Northeastern Section - 53rd Annual Meeting - 2018

Paper No. 27-2
Presentation Time: 8:40 AM


GIBLING, Martin R., Department of Earth Sciences, Dalhousie University, Halifax, NS B3H 4R2, Canada

The Paleozoic “greening” of the terrestrial surface was among the most profound changes in Earth history. Cambro-Ordovician fluvial deposits were largely braided-river sand sheets. After land plants appeared in the mid-Ordovician, the global spectrum of alluvial styles and landforms changed radically, especially in the Devonian. Although a link to plant evolution is circumstantial, the onset and persistence of this profound Paleozoic facies shift implies a biological cause, probably through bank stabilization by rooted vegetation, increased mud from plant-induced weathering, and enhanced mud retention in channels. Through the Devonian, landscapes, plants, and animals co-evolved with positive feedback loops.

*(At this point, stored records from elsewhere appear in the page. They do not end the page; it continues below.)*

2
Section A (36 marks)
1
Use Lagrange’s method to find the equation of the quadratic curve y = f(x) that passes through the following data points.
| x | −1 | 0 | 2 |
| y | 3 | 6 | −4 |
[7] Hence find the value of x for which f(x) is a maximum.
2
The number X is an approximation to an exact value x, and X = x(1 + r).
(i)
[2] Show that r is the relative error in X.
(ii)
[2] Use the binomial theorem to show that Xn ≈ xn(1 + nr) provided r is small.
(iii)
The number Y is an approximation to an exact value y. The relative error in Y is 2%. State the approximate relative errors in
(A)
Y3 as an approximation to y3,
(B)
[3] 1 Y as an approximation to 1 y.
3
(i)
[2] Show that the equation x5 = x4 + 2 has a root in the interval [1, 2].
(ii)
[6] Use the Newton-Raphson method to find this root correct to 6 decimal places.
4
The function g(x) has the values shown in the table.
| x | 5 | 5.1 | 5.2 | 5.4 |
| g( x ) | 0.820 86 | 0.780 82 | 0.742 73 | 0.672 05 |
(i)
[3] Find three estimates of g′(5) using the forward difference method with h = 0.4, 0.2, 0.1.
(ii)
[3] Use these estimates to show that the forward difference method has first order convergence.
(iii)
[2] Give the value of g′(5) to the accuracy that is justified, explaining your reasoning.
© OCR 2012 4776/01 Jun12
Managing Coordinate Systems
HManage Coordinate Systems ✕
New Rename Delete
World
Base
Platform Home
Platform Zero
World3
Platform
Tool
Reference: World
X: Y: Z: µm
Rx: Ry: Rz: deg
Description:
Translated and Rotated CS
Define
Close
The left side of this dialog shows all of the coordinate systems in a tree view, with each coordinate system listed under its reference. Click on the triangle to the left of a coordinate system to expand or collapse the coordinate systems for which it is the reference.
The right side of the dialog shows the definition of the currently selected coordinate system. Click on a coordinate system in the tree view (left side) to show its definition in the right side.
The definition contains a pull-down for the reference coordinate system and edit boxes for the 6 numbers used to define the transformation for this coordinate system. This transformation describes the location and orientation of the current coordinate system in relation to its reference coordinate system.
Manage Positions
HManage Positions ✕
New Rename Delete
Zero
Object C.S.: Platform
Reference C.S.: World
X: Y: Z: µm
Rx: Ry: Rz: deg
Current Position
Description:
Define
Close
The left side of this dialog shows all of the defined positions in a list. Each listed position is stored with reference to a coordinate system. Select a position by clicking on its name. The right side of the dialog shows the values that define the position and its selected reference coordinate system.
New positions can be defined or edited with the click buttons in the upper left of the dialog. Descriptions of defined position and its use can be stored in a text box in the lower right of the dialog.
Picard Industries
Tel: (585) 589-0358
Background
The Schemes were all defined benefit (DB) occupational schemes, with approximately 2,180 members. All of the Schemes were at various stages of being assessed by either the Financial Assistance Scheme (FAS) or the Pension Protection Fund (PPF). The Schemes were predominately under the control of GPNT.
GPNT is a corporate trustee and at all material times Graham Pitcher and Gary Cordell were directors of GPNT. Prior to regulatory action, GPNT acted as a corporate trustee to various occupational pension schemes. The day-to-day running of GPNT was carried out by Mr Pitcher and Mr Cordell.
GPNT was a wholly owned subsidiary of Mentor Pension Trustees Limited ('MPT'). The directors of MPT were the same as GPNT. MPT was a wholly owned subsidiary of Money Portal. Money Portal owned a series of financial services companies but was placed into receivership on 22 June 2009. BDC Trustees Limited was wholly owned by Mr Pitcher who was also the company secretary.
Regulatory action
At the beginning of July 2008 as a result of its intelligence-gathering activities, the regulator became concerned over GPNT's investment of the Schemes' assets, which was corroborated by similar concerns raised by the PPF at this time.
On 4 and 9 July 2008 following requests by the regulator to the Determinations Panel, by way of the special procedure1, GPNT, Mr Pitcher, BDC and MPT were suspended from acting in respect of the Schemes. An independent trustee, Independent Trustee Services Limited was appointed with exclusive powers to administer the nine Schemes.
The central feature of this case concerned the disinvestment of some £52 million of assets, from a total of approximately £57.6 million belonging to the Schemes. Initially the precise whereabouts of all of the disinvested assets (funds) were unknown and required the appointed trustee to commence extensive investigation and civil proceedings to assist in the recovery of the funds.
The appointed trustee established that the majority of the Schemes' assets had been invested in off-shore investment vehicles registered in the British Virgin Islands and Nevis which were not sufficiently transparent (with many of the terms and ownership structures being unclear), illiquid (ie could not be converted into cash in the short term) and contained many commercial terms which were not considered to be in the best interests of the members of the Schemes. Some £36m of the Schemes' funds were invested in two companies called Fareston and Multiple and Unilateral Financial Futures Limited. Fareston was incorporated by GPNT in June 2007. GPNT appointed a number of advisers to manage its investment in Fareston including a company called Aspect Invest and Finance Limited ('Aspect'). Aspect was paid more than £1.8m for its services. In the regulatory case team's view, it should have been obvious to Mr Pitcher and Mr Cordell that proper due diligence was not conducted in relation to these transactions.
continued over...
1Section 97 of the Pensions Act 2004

In Lochkovian strata of Wales, small meandering channels with point bars (among the first in the geological record) formed heterolithic lateral-accretion deposits, although trunk channels lack these features. The prominence of carbonate-rich soils suggests a change in groundwater / atmosphere interaction, likely biologically mediated. In Pragian to Emsian strata of the Campbellton and Gaspé regions of eastern Canada, abundant comminuted plant material in channel sandstones, well preserved plants, charcoal, and the world’s earliest thin coals indicate widespread colonization of alluvial plains and greatly increased biomass. Short rooting structures and modestly developed paleosols are present. Braided-river deposits show increased mud and a lenticular, less sheet-like architecture that may reflect increased cohesion from mixed-load sediments. The gigantic fungus Prototaxites provided the first logs to channels and may have had large roots. However, the rise of meandering rivers with sustained lateral accretion appears to predate most rooting systems.

By the Middle Devonian in eastern Canada, meandering channels, levees, crevasse splays, and long-lived floodplains were prominent, the latter promoting prolonged soil development and diversification of soil organisms. Large trees and rooting systems are present at Gilboa in NY State. By the Late Devonian, ~40% of fluvial formations worldwide were laid down by meandering rivers. Anastomosing and island-braided rivers completed the facies spectrum during the Pennsylvanian as drylands and disturbed habitats were colonized.